Technical information
- Licensing authority: FCC
- Facility ID: 82538
- Class: C2
- ERP: 3,400 watts
- HAAT: 513 meters (1,683 feet)
- Transmitter coordinates: 45°20′01″N 121°42′45″W﻿ / ﻿45.33361°N 121.71250°W

Links
- Public license information: Public file; LMS;
- Webcast: Listen Live
- Website: laradiodeportland.com

= KZZR =

KZZR (94.3 FM, "La Zeta 94.3") is an American radio station licensed to serve Government Camp, Oregon, United States. The station, which began broadcast operations in 1998, is owned and operated by Bustos Media while the station's broadcast license is held by Bustos Media Holdings, LLC. Until February 2011, the station had been licensed to serve the community of Tillamook, Oregon. The transmitter site is near Mount Hood, and studios are in Southeast Portland.

==Programming==
Until 2010, KZZR broadcast an oldies-leaning adult contemporary music format. In addition to its usual music programming, the station broadcast Tillamook High School football and basketball games, University of Oregon Ducks football games, and the NBA's Portland Trail Blazers basketball games. After going dark for more than six months, KZZR returned to the air in early 2011 with a Regional Mexican music format.

==History==
This station received its original construction permit from the Federal Communications Commission on December 1, 1997. The new station was assigned the call letters KJUN by the FCC on December 19, 1997.

In November 1998, Bedrock & Associates, through its Thunderegg Wireless LLC subsidiary, applied to transfer the construction permit for this station at 94.1 MHz to Oregon Eagle, Inc.
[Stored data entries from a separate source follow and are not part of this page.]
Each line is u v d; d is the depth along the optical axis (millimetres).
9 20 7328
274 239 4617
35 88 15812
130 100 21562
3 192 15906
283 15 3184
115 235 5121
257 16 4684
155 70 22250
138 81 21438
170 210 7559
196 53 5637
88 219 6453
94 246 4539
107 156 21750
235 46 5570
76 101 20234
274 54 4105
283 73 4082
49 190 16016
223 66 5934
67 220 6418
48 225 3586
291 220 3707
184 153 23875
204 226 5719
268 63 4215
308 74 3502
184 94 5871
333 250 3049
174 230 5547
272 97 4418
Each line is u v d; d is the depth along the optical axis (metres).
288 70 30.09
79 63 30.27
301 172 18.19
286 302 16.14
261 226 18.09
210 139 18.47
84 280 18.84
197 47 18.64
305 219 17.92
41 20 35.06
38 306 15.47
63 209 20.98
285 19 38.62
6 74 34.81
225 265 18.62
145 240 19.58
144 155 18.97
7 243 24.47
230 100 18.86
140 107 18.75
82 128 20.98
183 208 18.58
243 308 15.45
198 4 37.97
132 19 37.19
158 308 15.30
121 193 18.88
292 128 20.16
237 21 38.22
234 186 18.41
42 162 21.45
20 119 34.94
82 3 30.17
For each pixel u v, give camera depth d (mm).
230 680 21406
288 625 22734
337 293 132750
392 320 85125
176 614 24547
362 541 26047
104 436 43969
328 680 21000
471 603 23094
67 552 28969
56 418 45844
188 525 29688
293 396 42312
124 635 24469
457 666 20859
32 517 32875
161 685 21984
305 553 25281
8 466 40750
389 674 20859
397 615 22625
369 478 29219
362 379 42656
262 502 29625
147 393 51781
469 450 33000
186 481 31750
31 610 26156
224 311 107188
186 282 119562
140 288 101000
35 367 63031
The transfer was approved by the FCC on February 4, 1999, and the transaction was consummated on February 24, 1999. On this same day, the transfer of the license for a station at 104.1 MHz (the original KTIL-FM, now known as KFIS) from Oregon Eagle, Inc., to Thunderegg Wireless LLC was also consummated, completing a planned ownership swap.

KJUN received its license to cover from the FCC on February 25, 1999. The station was assigned the KTIL-FM call letters by the Federal Communications Commission on March 8, 1999.

Former logo

Originally licensed to broadcast at 94.1 MHz, KTIL-FM shifted to 94.3 MHz in early 2006 as part of a multi-station "frequency shuffle" that also saw Portland's KPDQ-FM move from 93.7 to 93.9 MHz and KAST-FM (now KRYP) relocate from 92.9 to 93.1 MHz and move into the Portland market.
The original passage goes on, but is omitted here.